The high court of India has been coerced into giving the go ahead to this hair-brained scheme in the last few weeks without consultation or due process. The central vista is Edwin Lutyens’ design for the parliament buildings and the grand avenue of Janpath (People’s Road) which were built between 1912 and 1931. Lutyens’ buildings are laid out in grand style with great wide avenues befitting the late British fantasy of imperial colonial power.
The buildings are made with the red stone used by the Mughal emperors of India to build their forts and palaces such as the great Red Fort on the other side of Delhi. Lutyens and his fellow architects used quotations from all the architectural styles of India: Hindu temples, Mughal forts, Jain and Buddhist edifices to festoon his buildings and give a theatrical sense of pomp and glory. Lutyens fashioned the central vista as a Greek ceremonial path of glory with the parliament building sitting at the top of the grand avenue as if a temple to the power of the state. Undoubtedly this is Lutyens’ masterpiece. Love it or hate it it is a grand vision of governmental power and the so called will of the people. In my view perhaps the grandest government buildings in the world.
Modi and his fascist government have commissioned architect Bimal Patel to redesign this central vista. This without consultation or any understanding or regard to the importance of Lutyens design. One would have at least hoped for due process in Mr Patel’s appointment to such an important task. Mr Patel’s talent is not up to the task. Mr Patel has destroyed the city of Ahmedabad by cementing over the banks of the Sabarmati river that runs through it, he is in the process of ruining Varanasi by building roads through it and covering it in concrete with no regard to it’s people or it’s history. All this of course under Modi’s BJP government’s direction.
Architecture is an effective propagandist tool. All over the world our capitals are decorated with buildings that proudly claim to display our victories or parade our national pride or show off our monuments to our glorious dead.
To cite a few recent examples: French presidents to a man have used symbolic architecture to stamp their cultural and political hold on the nation, from the Pompidou Centre in Paris to Jacques Chirac’s museum on the Quai Branly.
The Chinese even managed to get the Swiss architectural practice Herzog & de Meuron to design their Olympic stadium for the 2008 Olympics and effectively used it to divert attention from their criminal human rights record. The architect Zaha Hadid was persuaded to design a showpiece museum in Baku, Azerbaijan. Once again to give good face to a fascist regime. The list is long.

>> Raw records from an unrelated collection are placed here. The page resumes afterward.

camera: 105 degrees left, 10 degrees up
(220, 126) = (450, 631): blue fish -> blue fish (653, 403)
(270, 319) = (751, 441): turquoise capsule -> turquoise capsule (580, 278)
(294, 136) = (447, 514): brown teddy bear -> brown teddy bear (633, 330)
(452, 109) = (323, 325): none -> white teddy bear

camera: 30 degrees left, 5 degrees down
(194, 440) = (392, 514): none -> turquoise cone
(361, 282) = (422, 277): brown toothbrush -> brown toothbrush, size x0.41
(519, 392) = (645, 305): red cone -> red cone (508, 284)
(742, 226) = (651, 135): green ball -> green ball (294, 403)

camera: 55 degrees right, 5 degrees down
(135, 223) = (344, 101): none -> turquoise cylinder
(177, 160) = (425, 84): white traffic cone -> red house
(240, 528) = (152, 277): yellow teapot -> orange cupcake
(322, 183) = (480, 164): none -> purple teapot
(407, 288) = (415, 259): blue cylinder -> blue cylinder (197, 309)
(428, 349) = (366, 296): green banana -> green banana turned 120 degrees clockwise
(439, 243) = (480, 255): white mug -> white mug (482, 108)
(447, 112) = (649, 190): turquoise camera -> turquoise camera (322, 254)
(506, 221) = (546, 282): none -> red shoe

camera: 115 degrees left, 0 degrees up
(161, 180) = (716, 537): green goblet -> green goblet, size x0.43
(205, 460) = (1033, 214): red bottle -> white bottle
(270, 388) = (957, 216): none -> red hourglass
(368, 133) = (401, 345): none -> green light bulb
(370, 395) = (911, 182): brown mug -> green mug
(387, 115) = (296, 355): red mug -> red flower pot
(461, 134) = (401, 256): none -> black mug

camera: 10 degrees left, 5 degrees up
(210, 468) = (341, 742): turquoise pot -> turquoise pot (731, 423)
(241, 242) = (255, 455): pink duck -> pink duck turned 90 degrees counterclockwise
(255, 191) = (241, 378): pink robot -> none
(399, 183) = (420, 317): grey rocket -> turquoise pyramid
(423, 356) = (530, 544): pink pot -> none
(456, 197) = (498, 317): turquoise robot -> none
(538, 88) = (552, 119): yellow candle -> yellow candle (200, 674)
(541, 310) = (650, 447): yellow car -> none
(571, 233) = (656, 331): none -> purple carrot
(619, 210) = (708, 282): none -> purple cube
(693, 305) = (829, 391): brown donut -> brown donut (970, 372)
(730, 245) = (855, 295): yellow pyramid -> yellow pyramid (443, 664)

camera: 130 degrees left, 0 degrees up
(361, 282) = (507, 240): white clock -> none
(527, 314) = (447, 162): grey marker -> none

Modi’s agenda is the dismantling of the Nehru legacy of a secular India. Nehru commissioned Corbusier in 1950 to build Chandigarh, the new capital of the states of Punjab and Haryana. It was seen as a gesture both of India’s modernity and as symbolically healing the wounds of colonialism and the horrors of the partition of India and Pakistan. Today Modi uses every opportunity to discredit Nehru. Modi fully understands that a new parliament designed by an Indian architect will further his Hindu India agenda and take a further step away from Nehru’s secular India.
Perhaps there is genuine need for a modern parliament building to represent India’s 1.4 billion people but this attempt to push forward without due process is shameful and then to give the job to Mr Patel is to underestimate and under value the architects working in India today. Delhi is a city in crisis – it is perhaps the most polluted city in the world. This rethinking of the centre of Indian power could and should be an opportunity to take on the power of architectural imagination and rethinking of Delhi as the capital of modern India. The destruction of Lutyens’ Delhi is deeply misguided and comes out of Modi’s political fanaticism. This is not the redesign of buildings, it is instead Modi’s way of placing himself at the centre and cementing his legacy as the maker of a new Hindu India.
Architecture, we are reminded, is power in stone. These are not just buildings, they are homes to our souls.